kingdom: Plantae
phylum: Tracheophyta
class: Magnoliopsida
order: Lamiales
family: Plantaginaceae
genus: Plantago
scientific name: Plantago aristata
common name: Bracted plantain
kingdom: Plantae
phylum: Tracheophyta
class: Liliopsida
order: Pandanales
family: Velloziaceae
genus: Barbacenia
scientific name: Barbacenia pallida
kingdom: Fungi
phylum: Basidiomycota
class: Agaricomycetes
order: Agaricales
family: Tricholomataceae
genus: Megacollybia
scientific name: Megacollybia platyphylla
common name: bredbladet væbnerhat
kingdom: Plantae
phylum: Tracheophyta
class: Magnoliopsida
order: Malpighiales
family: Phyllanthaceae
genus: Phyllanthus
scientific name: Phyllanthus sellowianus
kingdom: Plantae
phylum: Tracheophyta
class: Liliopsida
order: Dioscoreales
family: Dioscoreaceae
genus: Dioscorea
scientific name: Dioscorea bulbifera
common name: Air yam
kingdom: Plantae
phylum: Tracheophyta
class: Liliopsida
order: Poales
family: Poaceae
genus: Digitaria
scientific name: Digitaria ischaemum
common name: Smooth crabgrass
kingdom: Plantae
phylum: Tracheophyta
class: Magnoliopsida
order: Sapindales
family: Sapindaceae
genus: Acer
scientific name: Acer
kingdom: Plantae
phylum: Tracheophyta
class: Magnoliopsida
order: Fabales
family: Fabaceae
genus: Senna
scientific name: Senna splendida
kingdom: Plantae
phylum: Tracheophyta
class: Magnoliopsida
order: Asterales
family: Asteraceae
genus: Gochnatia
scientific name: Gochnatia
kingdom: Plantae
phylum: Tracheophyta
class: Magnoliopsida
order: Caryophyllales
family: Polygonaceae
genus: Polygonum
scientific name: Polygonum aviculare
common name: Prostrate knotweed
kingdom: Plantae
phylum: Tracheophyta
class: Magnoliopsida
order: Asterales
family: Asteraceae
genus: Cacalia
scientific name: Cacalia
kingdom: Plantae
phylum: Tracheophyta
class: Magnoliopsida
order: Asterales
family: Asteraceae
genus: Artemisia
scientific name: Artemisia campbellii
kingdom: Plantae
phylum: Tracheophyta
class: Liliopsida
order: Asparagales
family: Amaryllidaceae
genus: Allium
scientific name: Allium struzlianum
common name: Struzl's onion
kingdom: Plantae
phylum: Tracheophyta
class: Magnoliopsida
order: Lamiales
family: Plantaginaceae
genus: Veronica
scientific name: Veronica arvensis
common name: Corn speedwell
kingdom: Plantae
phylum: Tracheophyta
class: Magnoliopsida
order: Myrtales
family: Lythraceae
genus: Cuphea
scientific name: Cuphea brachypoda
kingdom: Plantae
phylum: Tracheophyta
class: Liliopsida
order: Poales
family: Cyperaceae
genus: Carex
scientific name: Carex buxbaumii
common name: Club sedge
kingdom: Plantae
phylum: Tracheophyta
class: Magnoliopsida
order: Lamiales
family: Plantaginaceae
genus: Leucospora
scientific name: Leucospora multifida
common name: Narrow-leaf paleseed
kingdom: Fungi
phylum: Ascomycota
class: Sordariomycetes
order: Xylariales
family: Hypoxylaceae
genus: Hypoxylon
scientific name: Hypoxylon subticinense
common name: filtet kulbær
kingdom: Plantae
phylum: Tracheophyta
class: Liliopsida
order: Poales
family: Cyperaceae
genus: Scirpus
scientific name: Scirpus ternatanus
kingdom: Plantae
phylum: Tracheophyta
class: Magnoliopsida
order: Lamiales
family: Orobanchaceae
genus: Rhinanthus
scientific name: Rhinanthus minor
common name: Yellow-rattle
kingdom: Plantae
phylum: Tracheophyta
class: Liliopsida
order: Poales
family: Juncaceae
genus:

■ ■ ■ ■ ■ ■ ■

-- Exercise prompt --
Can you copy out every line of the material above, word for word and in the same order?

-- Task result --
kingdom: Plantae
phylum: Tracheophyta
class: Magnoliopsida
order: Lamiales
family: Plantaginaceae
genus: Plantago
scientific name: Plantago aristata
common name: Bracted plantain
kingdom: Plantae
phylum: Tracheophyta
class: Liliopsida
order: Pandanales
family: Velloziaceae
genus: Barbacenia
scientific name: Barbacenia pallida
kingdom: Fungi
phylum: Basidiomycota
class: Agaricomycetes
order: Agaricales
family: Tricholomataceae
genus: Megacollybia
scientific name: Megacollybia platyphylla
common name: bredbladet væbnerhat
kingdom: Plantae
phylum: Tracheophyta
class: Magnoliopsida
order: Malpighiales
family: Phyllanthaceae
genus: Phyllanthus
scientific name: Phyllanthus sellowianus
kingdom: Plantae
phylum: Tracheophyta
class: Liliopsida
order: Dioscoreales
family: Dioscoreaceae
genus: Dioscorea
scientific name: Dioscorea bulbifera
common name: Air yam
kingdom: Plantae
phylum: Tracheophyta
class: Liliopsida
order: Poales
family: Poaceae
genus: Digitaria
scientific name: Digitaria ischaemum
common name: Smooth crabgrass
kingdom: Plantae
phylum: Tracheophyta
class: Magnoliopsida
order: Sapindales
family: Sapindaceae
genus: Acer
scientific name: Acer
kingdom: Plantae
phylum: Tracheophyta
class: Magnoliopsida
order: Fabales
family: Fabaceae
genus: Senna
scientific name: Senna splendida
kingdom: Plantae
phylum: Tracheophyta
class: Magnoliopsida
order: Asterales
family: Asteraceae
genus: Gochnatia
scientific name: Gochnatia
kingdom: Plantae
phylum: Tracheophyta
class: Magnoliopsida
order: Caryophyllales
family: Polygonaceae
genus: Polygonum
scientific name: Polygonum aviculare
common name: Prostrate knotweed
kingdom: Plantae
phylum: Tracheophyta
class: Magnoliopsida
order: Asterales
family: Asteraceae
genus: Cacalia
scientific name: Cacalia
kingdom: Plantae
phylum: Tracheophyta
class: Magnoliopsida
order: Asterales
family: Asteraceae
genus: Artemisia
scientific name: Artemisia campbellii
kingdom: Plantae
phylum: Tracheophyta
class: Liliopsida
order: Asparagales
family: Amaryllidaceae
genus: Allium
scientific name: Allium struzlianum
common name: Struzl's onion
kingdom: Plantae
phylum: Tracheophyta
class: Magnoliopsida
order: Lamiales
family: Plantaginaceae
genus: Veronica
scientific name: Veronica arvensis
common name: Corn speedwell
kingdom: Plantae
phylum: Tracheophyta
class: Magnoliopsida
order: Myrtales
family: Lythraceae
genus: Cuphea
scientific name: Cuphea brachypoda
kingdom: Plantae
phylum: Tracheophyta
class: Liliopsida
order: Poales
family: Cyperaceae
genus: Carex
scientific name: Carex buxbaumii
common name: Club sedge
kingdom: Plantae
phylum: Tracheophyta
class: Magnoliopsida
order: Lamiales
family: Plantaginaceae
genus: Leucospora
scientific name: Leucospora multifida
common name: Narrow-leaf paleseed
kingdom: Fungi
phylum: Ascomycota
class: Sordariomycetes
order: Xylariales
family: Hypoxylaceae
genus: Hypoxylon
scientific name: Hypoxylon subticinense
common name: filtet kulbær
kingdom: Plantae
phylum: Tracheophyta
class: Liliopsida
order: Poales
family: Cyperaceae
genus: Scirpus
scientific name: Scirpus ternatanus
kingdom: Plantae
phylum: Tracheophyta
class: Magnoliopsida
order: Lamiales
family: Orobanchaceae
genus: Rhinanthus
scientific name: Rhinanthus minor
common name: Yellow-rattle
kingdom: Plantae
phylum: Tracheophyta
class: Liliopsida
order: Poales
family: Juncaceae
genus:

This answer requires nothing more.